Answer these questions from the garden and fair passage below.
(a) From which seller were the first solar string lights bought?
(b) What seeds was the Morning Glory vine grown from?
(c) How much was paid to ride the merry-go-round?

• **Excerpted passage**
%%
Finally, because the pot is there on the left I want to show you this lone tomato I’m very excited about!


EDIT 6/20: I’ve come back to this post to include a nighttime shot of my new solar string lights. They don’t reach the ground on either side but I DID hang them evenly at any rate; the right side is blocked by plants.




So now that it’s fall…let’s still talk about summer!

Now that it’s Officially Fall you might think I’d write a fall-inspired type post. You’d be wrong. I still have a few pieces of summer show-and-tell that I hadn’t got to. And I really want to!

Earlier in the summer I bought my first solar string lights from Amazon for a few dollars. I put them on my seasonal screen tent and have loved them ever since. The photo doesn’t do them justice but here they are. They are so fun! Very colorful at night. They turn on as if someone flipped a switch (I try to “catch” them going on sometimes).



A few flowers have continued beautifully into September.



Thunbergia vine (an annual) took all summer to get “going” but it’s so sweet now




Today. Morning Glory vine I grew from Dollar Tree seeds. How great is that?


Morning Glory flower


Best view is from above


Moving on… A few photos from when the “fair” came to town Labor Day weekend.


I have never had deep-fried food like this. I thought I might try something – a deep fried Oreo perhaps – just once for the novelty but they were $5! And I said hell no.


This did not look like a seat on which you would be doing either.


I love merry-go-rounds/carousels. Yep I paid my $3 and rode it but it was too slow and kind of boring.




I saw a squirrel run up this tall tree stump to get away from the fair commotion. Top left.
%%
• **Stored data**
%%
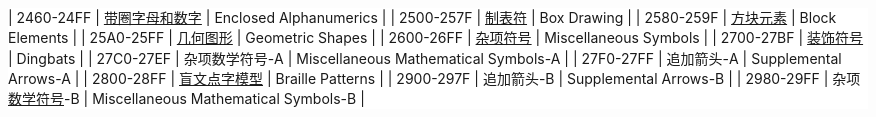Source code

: | 2460-24FF                                                                                                               | [带圈字母和数字](https://zh.wikipedia.org/wiki/%E5%B8%B6%E5%9C%88%E5%AD%97%E6%AF%8D%E5%92%8C%E6%95%B8%E5%AD%97 "带圈字母和数字")                                                                                                                                                                                                                                   | Enclosed Alphanumerics                         |
| 2500-257F                                                                                                               | [制表符](https://zh.wikipedia.org/wiki/%E5%88%B6%E8%A1%A8%E7%AC%A6 "制表符")                                                                                                                                                                                                                                                                               | Box Drawing                                    |
| 2580-259F                                                                                                               | [方块元素](https://zh.wikipedia.org/wiki/%E6%96%B9%E5%A1%8A%E5%85%83%E7%B4%A0 "方块元素")                                                                                                                                                                                                                                                                    | Block Elements                                 |
| 25A0-25FF                                                                                                               | [几何图形](https://zh.wikipedia.org/wiki/%E5%87%A0%E4%BD%95%E5%9B%BE%E5%BD%A2 "几何图形")                                                                                                                                                                                                                                                                    | Geometric Shapes                               |
| 2600-26FF                                                                                                               | [杂项符号](https://zh.wikipedia.org/wiki/%E9%9B%9C%E9%A0%85%E7%AC%A6%E8%99%9F_(Unicode%E5%8D%80%E6%AE%B5) "杂项符号 (Unicode区段)")                                                                                                                                                                                                                            | Miscellaneous Symbols                          |
| 2700-27BF                                                                                                               | [装饰符号](https://zh.wikipedia.org/wiki/Dingbat "Dingbat")                                                                                                                                                                                                                                                                                              | Dingbats                                       |
| 27C0-27EF                                                                                                               | 杂项数学符号-A                                                                                                                                                                                                                                                                                                                                             | Miscellaneous Mathematical Symbols-A           |
| 27F0-27FF                                                                                                               | 追加箭头-A                                                                                                                                                                                                                                                                                                                                               | Supplemental Arrows-A                          |
| 2800-28FF                                                                                                               | [盲文点字模型](https://zh.wikipedia.org/wiki/%E7%9B%B2%E6%96%87 "盲文")                                                                                                                                                                                                                                                                                      | Braille Patterns                               |
| 2900-297F                                                                                                               | 追加箭头-B                                                                                                                                                                                                                                                                                                                                               | Supplemental Arrows-B                          |
| 2980-29FF                                                                                                               | 杂项[数学符号](https://zh.wikipedia.org/wiki/%E6%95%B8%E5%AD%B8%E7%AC%A6%E8%99%9F "数学符号")-B                                                                                                                                                                                                                                                                | Miscellaneous Mathematical Symbols-B           |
%%
• **Final answer**
(a) Amazon
(b) Dollar Tree seeds
(c) $3